A revived Chinese consumer would accomplish two goals: It would give a shot in the arm for a weak sector of the economy, and it would help wean the country off reliance from overseas markets and global disruptions like the U.S.-China trade war and the pandemic.
“China is forecast to grow by 2.0% in 2020–boosted by government spending, strong exports, and a low rate of new Covid-19 infections since March, but checked by slow domestic consumption,” the World Bank said in a recent report.
HSBC economists were more upbeat in a recent note, saying income increases and ”demand for discretionary purchases, as well as services consumption, should continue to improve due to higher consumer confidence.”

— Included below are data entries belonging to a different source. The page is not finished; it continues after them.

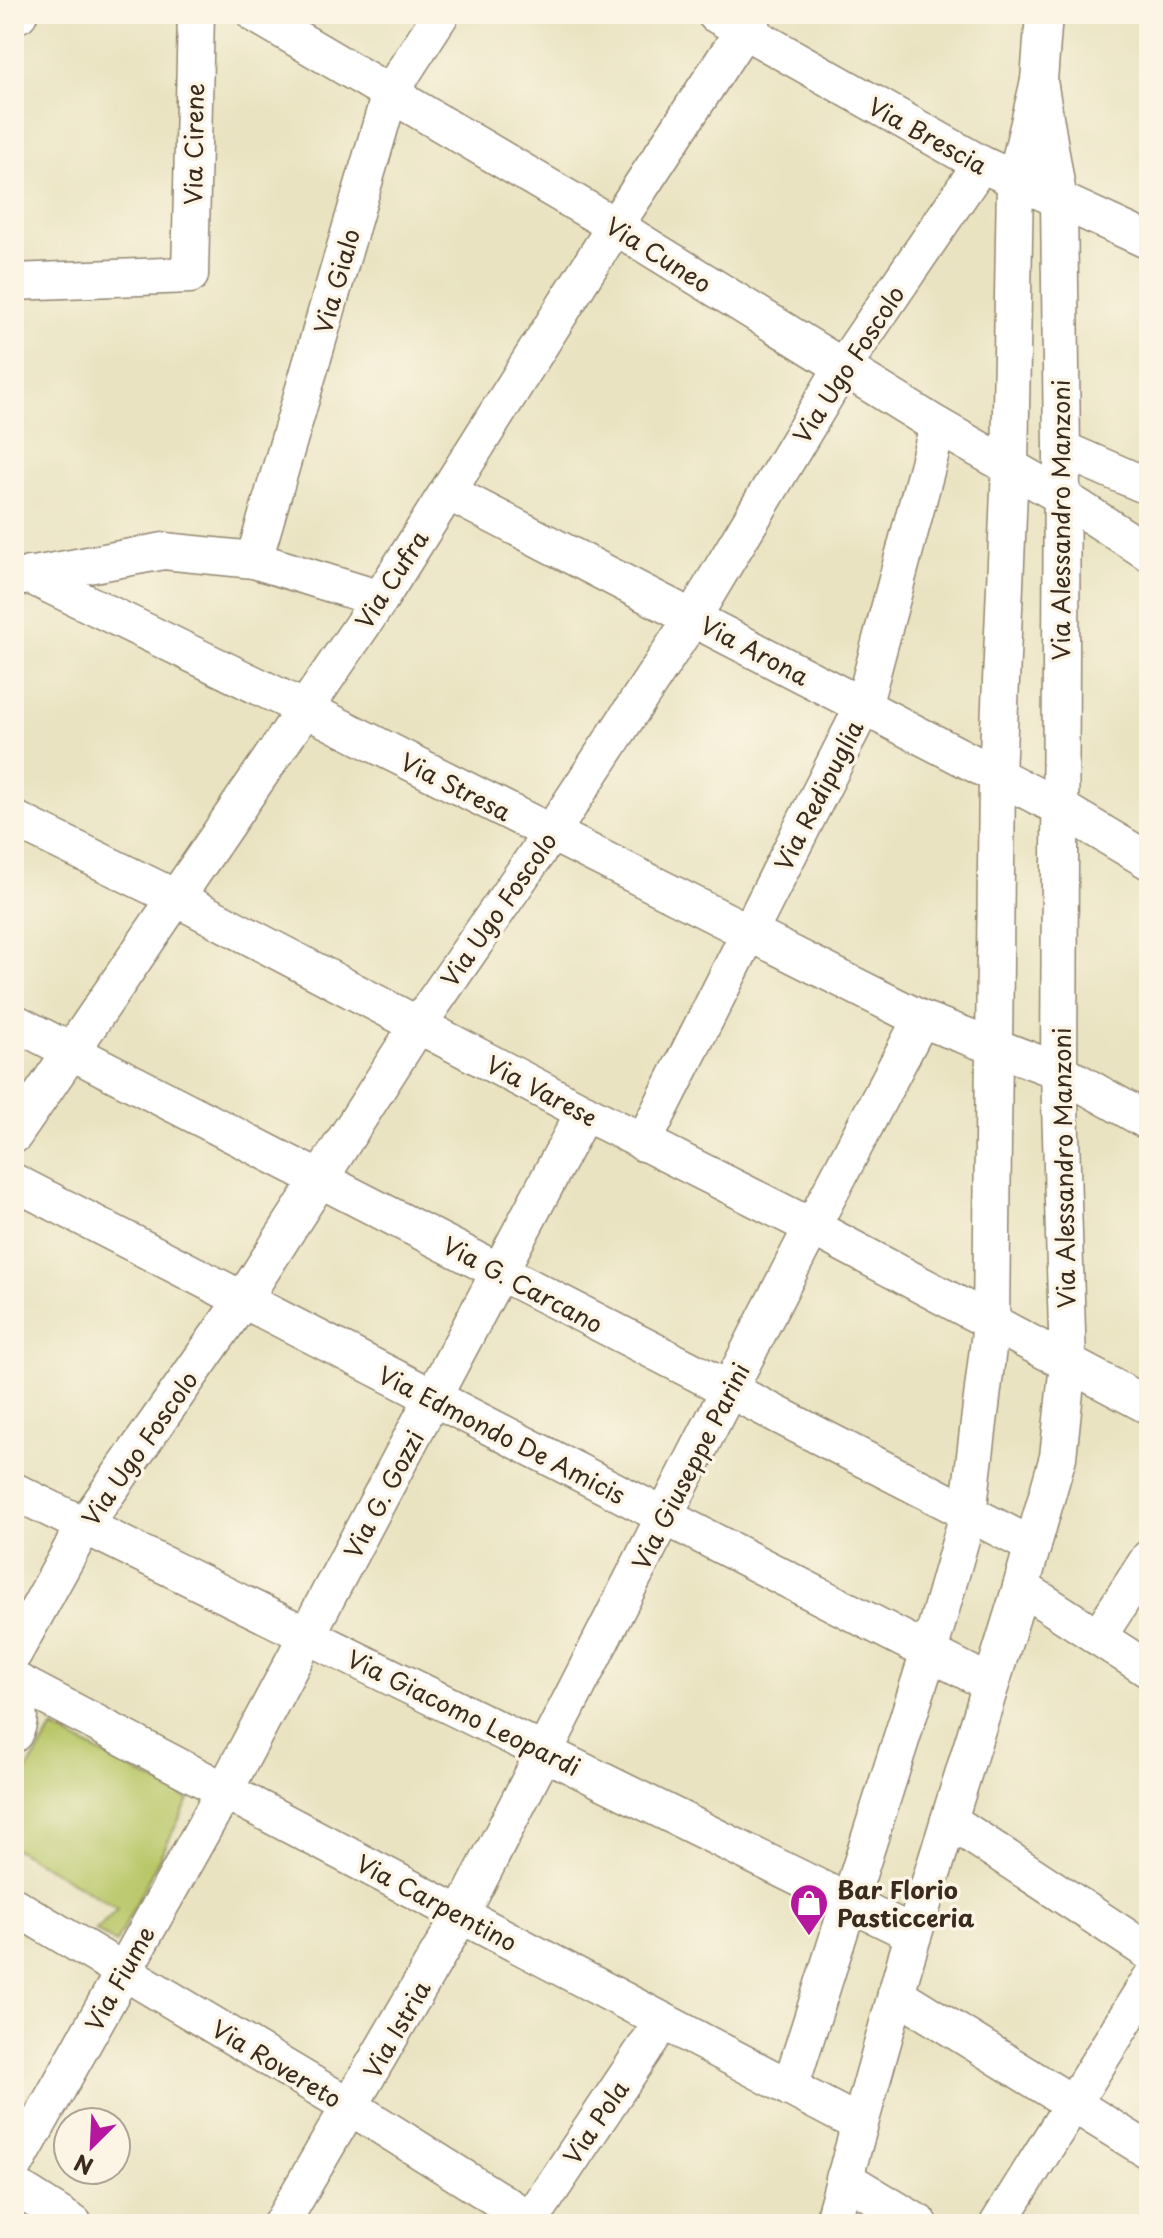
<svg xmlns="http://www.w3.org/2000/svg" width="1163" height="2238" viewBox="0 0 1163 2238" font-family="'Playpen Sans',sans-serif">
<rect width="100%" height="100%" fill="#fcf5e5"/>
<filter id="ink" filterUnits="userSpaceOnUse"><feTurbulence type="fractalNoise" baseFrequency=".0125" numOctaves="2"/><feDisplacementMap in="SourceGraphic" scale="16" xChannelSelector="R" yChannelSelector="G"/><feConvolveMatrix kernelMatrix="1 2 1 2 8 2 1 2 1" color-interpolation-filters="sRGB"/></filter>
<filter id="wash" filterUnits="userSpaceOnUse"><feTurbulence type="fractalNoise" baseFrequency=".006" numOctaves="4" result="noise"/><feDisplacementMap in="SourceGraphic" scale="32" xChannelSelector="R" yChannelSelector="G"/><feGaussianBlur stdDeviation="1.8" result="paint"/><feColorMatrix in="noise" values="0 0 0 0 0 0 0 0 0 0 0 0 0 0 0 0 0 1.4 0 .05"/><feComposite in="paint" operator="in"/></filter>
<g filter="url(#wash)">
<rect width="100%" height="100%" fill="#e9e3c1"/>
<path fill="#b9c769" stroke="#7a7844" stroke-width="2" d="M 53,1728 L 189,1800 L 116,1943 L 95,1930 L 118,1909 L 14,1848 L 14,1791 Z"/>
</g>
<g filter="url(#ink)">
<g fill="none" stroke-linecap="round" stroke-linejoin="round">
<g stroke="#928670" stroke-width="39">
<g id="minor">
<path d="M 255,14 L 615,226 L 938,426 L 1061,496 L 1149,553"/>
<path d="M 715,14 L 981,164 L 1149,241"/>
<path d="M 14,15 L 19,14"/>
<path d="M 14,282 L 190,275 L 196,14"/>
<path d="M 1062,449 L 1149,487"/>
<path d="M 448,492 L 1062,809 L 1149,861"/>
<path d="M 254,560 L 390,93 L 441,14"/>
<path d="M 29,575 L 305,709 L 921,1019 L 1059,1071 L 1149,1122"/>
<path d="M 23,577 L 164,551 L 254,560 L 380,599"/>
<path d="M 14,819 L 176,898 L 584,1112 L 812,1227 L 1149,1406"/>
<path d="M 14,1022 L 1033,1546"/>
<path d="M 14,1135 L 380,599 L 615,226 L 754,14"/>
<path d="M 643,1143 L 863,707 L 938,426"/>
<path d="M 14,1182 L 991,1684"/>
<path d="M 14,1491 L 913,1934"/>
<path d="M 1021,1587 L 1149,1670"/>
<path d="M 1098,1637 L 1149,1558"/>
<path d="M 14,1653 L 84,1526 L 242,1301 L 418,1025 L 551,833 L 693,617 L 842,368 L 981,164"/>
<path d="M 14,1680 L 859,2124"/>
<path d="M 14,1699 C 20,1712 21,1721 14,1734"/>
<path d="M 949,1820 L 1149,1952"/>
<path d="M 14,1906 L 351,2107 L 537,2224"/>
<path d="M 896,1994 L 1149,2151"/>
<path d="M 790,2088 L 929,1652 L 968,1514 L 991,1323 L 997,776 L 1010,467 L 1015,181 L 1039,81 L 1044,14"/>
<path d="M 14,2167 L 225,1790 L 584,1112"/>
<path d="M 844,2178 L 920,2224"/>
<path d="M 14,2186 L 74,2224"/>
<path d="M 281,2224 L 461,1915 L 812,1227 L 921,1019"/>
<path d="M 528,2224 L 663,2021"/>
<path d="M 832,2224 L 906,1959 L 1021,1587 L 1058,1457 L 1068,1364 L 1059,1071 L 1062,449 L 1059,201 L 1039,81"/>
<path d="M 998,2224 L 1149,1981"/>
</g>
</g>
<use href="#minor" stroke="#fff" stroke-width="36"/>
</g>
</g>
<defs>
<g id="shop-pin" transform="scale(2)"><path d="M0 17L-7.5 6A9.5 9.5 0 1 1 7.5 6Z" fill="#b5179e" stroke="#fcf5e5"/><path d="M-5-2.5h2.3a2.7 3.5 0 0 1 5.4 0H5L5.5 6h-11ZM-1.5-2.5h3a1.5 2.3 0 0 0-3 0Z" fill="#fff"/></g>
</defs>
<g fill-rule="evenodd">
<use href="#shop-pin" x="809" y="1903"/>
</g>
<g text-anchor="middle" dominant-baseline="central" stroke-width="7" stroke-linejoin="round" paint-order="stroke">
<g font-size="24" fill="#3b2a1e" stroke="#fcf5e5">
<text transform="translate(928 135) rotate(29)">Via Brescia</text>
<text transform="translate(193 144) rotate(-89)">Via Cirene</text>
<text transform="translate(659 254) rotate(32)">Via Cuneo</text>
<text transform="translate(336 281) rotate(-74)">Via Gialo</text>
<text transform="translate(848 364) rotate(-57)">Via Ugo Foscolo</text>
<text transform="translate(1060 520) rotate(-90)">Via Alessandro Manzoni</text>
<text transform="translate(391 579) rotate(-57)">Via Cufra</text>
<text transform="translate(755 650) rotate(28)">Via Arona</text>
<text transform="translate(456 786) rotate(27)">Via Stresa</text>
<text transform="translate(818 795) rotate(-63)">Via Redipuglia</text>
<text transform="translate(498 909) rotate(-55)">Via Ugo Foscolo</text>
<text transform="translate(542 1090) rotate(28)">Via Varese</text>
<text transform="translate(1063 1168) rotate(-91)">Via Alessandro Manzoni</text>
<text transform="translate(523 1284) rotate(28)">Via G. Carcano</text>
<text transform="translate(502 1434) rotate(27)">Via Edmondo De Amicis</text>
<text transform="translate(139 1448) rotate(-55)">Via Ugo Foscolo</text>
<text transform="translate(690 1466) rotate(-63)">Via Giuseppe Parini</text>
<text transform="translate(383 1494) rotate(-62)">Via G. Gozzi</text>
<text transform="translate(464 1712) rotate(26)">Via Giacomo Leopardi</text>
<text transform="translate(437 1902) rotate(28)">Via Carpentino</text>
<text transform="translate(119 1978) rotate(-61)">Via Fiume</text>
<text transform="translate(396 2029) rotate(-60)">Via Istria</text>
<text transform="translate(277 2063) rotate(31)">Via Rovereto</text>
<text transform="translate(595 2122) rotate(-56)">Via Pola</text>
</g>
<g font-size="24" font-weight="bold" fill="#3b2a1e" stroke="#fcf5e5" text-anchor="start">
<text x="837" y="1889">Bar Florio<tspan x="837" dy="28">Pasticceria</tspan></text>
</g>
</g>
<rect width="1163" height="2238" fill="none" stroke="#fcf5e5" stroke-width="48"/>
<g transform="translate(92 2146) rotate(204)"><circle r="38" fill="#fcf5e5" stroke="#afa495" stroke-width="2"/>
<path d="M0-6L14 30L0 20L-14 30Z" fill="#b5179e"/>
<text y="-12" font-size="22" font-weight="bold" text-anchor="middle" fill="#3b2a1e">N</text>
</g>
</svg>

In the popular Taikooli shopping district in the western metropolis of Chengdu, shopper Wang Wei, 21, sipped a milk tea and when asked what he was hunting to buy, he said, “Nothing really. Just out for a walk.” When asked if he feels confident spending on consumer items, he said he’d prefer to wait a few more months to make sure the economy and his job remain stable.
Consumption aside, other sectors are recovering unevenly as well. China’s so-called New Economy Index (NEI) fell in September for the third straight month, indicating that high value-added sectors such as high-tech goods, advanced equipment, and tech investment declined. The average entry-level salary in these sectors fell more than 11,000 yuan ($1,620), according to the NEI survey, which doesn’t bode well for consumer spending.
This uneven economic improvement is reflected in exports as well. Textiles and health-care equipment are faring best this year so far, with clothing experiencing the steepest decline, according to China’s General Administration of Customs.
The rebound is also helping to propel stocks: the Shanghai Composite Index is up 5.5% so far this year.
China’s other, longer term concern, remains its isolation from traditional trading partners. Besides the U.S.-Chins trade war, Japan approved incentives worth $2.2 billion in April to lure its manufacturing of high-value goods back home.
The curious case of China is that its generally impressive, if uneven, recovery doesn’t seem due solely to controlling the coronavirus. Other regions like Taiwan, South Korea, and parts of Europe have largely brought the virus under control but are still expecting economic contraction this year. In fact, China is the only G-20 country projected to grow in 2020. Next year it is projecting an unrivaled 8% growth.
Part of that is strong leadership and a high degree of confidence in near-term economic conditions. In seven regions, including the U.S., Europe, and India, China confidence in its economic performance over the next six month towered above all the others, at 93%, according to a recent McKinsey & Company report.
McKinsey added that global economic surveys show that “almost universally (except in China), the economic situation now is perceived to be worse that six months ago.”
Compared to the rest of the world, China seems to have the rosiest economic picture. Time will tell if that recovery is sustainable.
Tanner Brown covers China for Barron’s and MarketWatch.